#### Try it:
Only an exact repetition is needed: the lines from the start of the listing below through the line that contains "42.0 m BOOM + 14.6", pictures omitted.

#### Material provided:
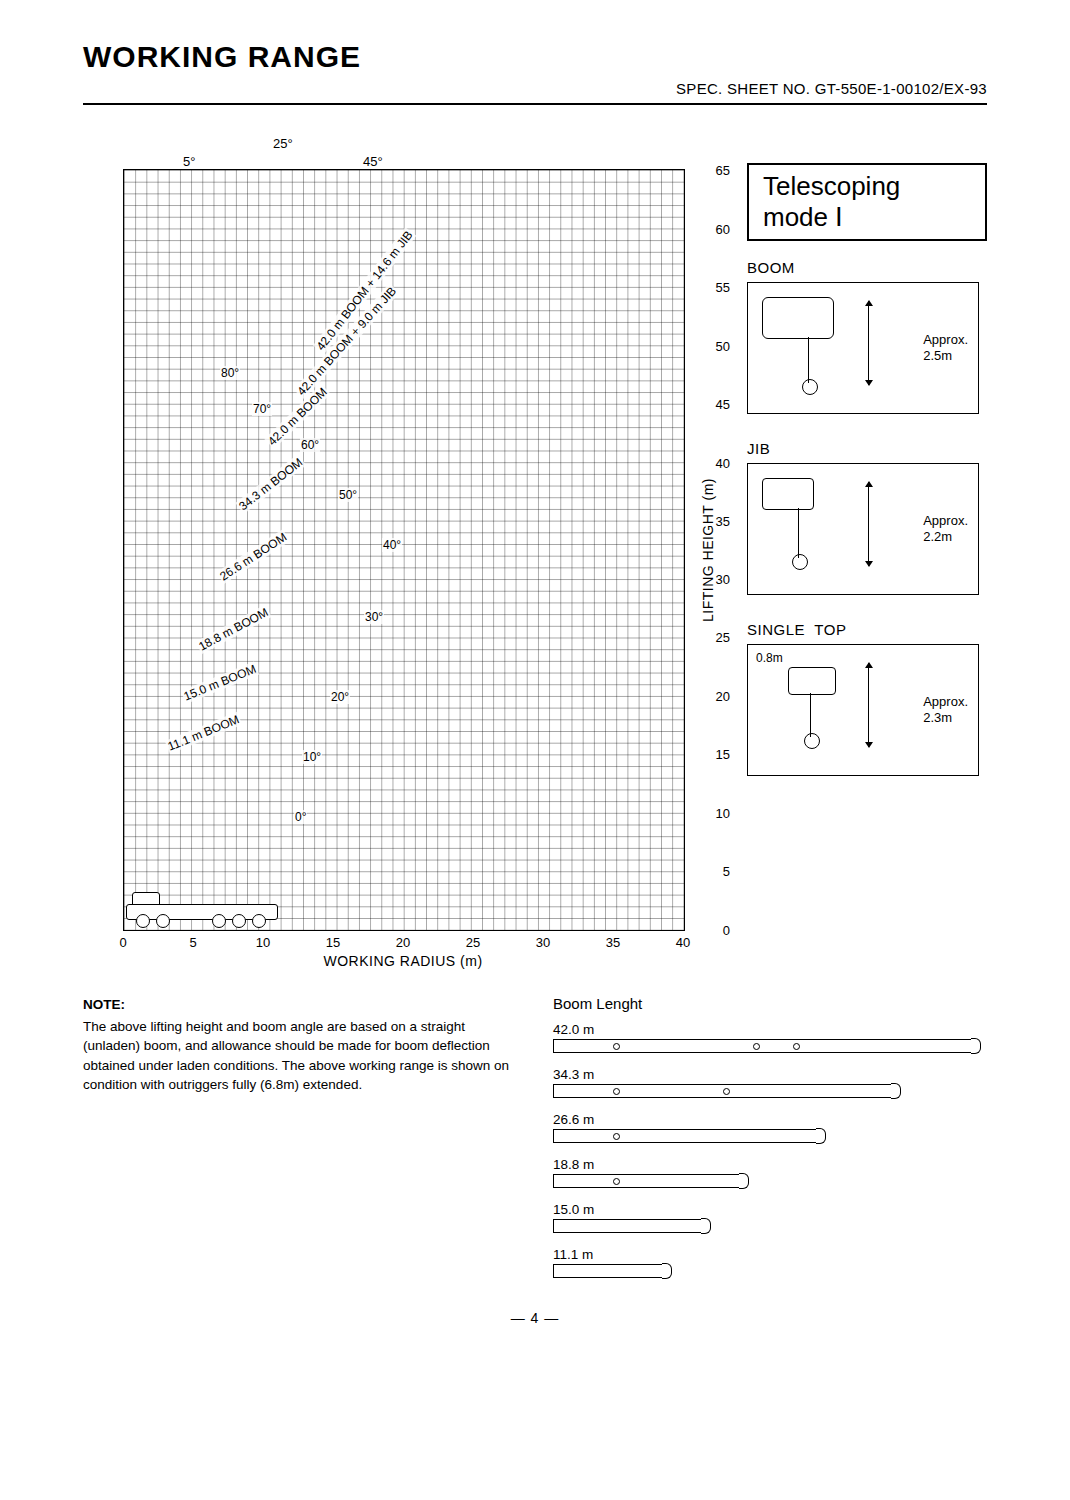WORKING RANGE
SPEC. SHEET NO. GT-550E-1-00102/EX-93
5° 25° 45°
42.0 m BOOM + 14.6 m JIB 42.0 m BOOM + 9.0 m JIB 42.0 m BOOM 34.3 m BOOM 26.6 m BOOM 18.8 m BOOM 15.0 m BOOM 11.1 m BOOM 80° 70° 60° 50° 40° 30° 20° 10° 0°
65 60 55 50 45 40 35 30 25 20 15 10 5 0
LIFTING HEIGHT (m)
0 5 10 15 20 25 30 35 40
WORKING RADIUS (m)
Telescoping mode Ⅰ
BOOM
Approx.
2.5m
JIB
Approx.
2.2m
SINGLE TOP
0.8m
Approx.
2.3m
NOTE:
The above lifting height and boom angle are based on a straight (unladen) boom, and allowance should be made for boom deflection obtained under laden conditions. The above working range is shown on condition with outriggers fully (6.8m) extended.
Boom Lenght
42.0 m
34.3 m
26.6 m
18.8 m
15.0 m
11.1 m
— 4 —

#### Task output:
WORKING RANGE
SPEC. SHEET NO. GT-550E-1-00102/EX-93
5° 25° 45°
42.0 m BOOM + 14.6 m JIB 42.0 m BOOM + 9.0 m JIB 42.0 m BOOM 34.3 m BOOM 26.6 m BOOM 18.8 m BOOM 15.0 m BOOM 11.1 m BOOM 80° 70° 60° 50° 40° 30° 20° 10° 0°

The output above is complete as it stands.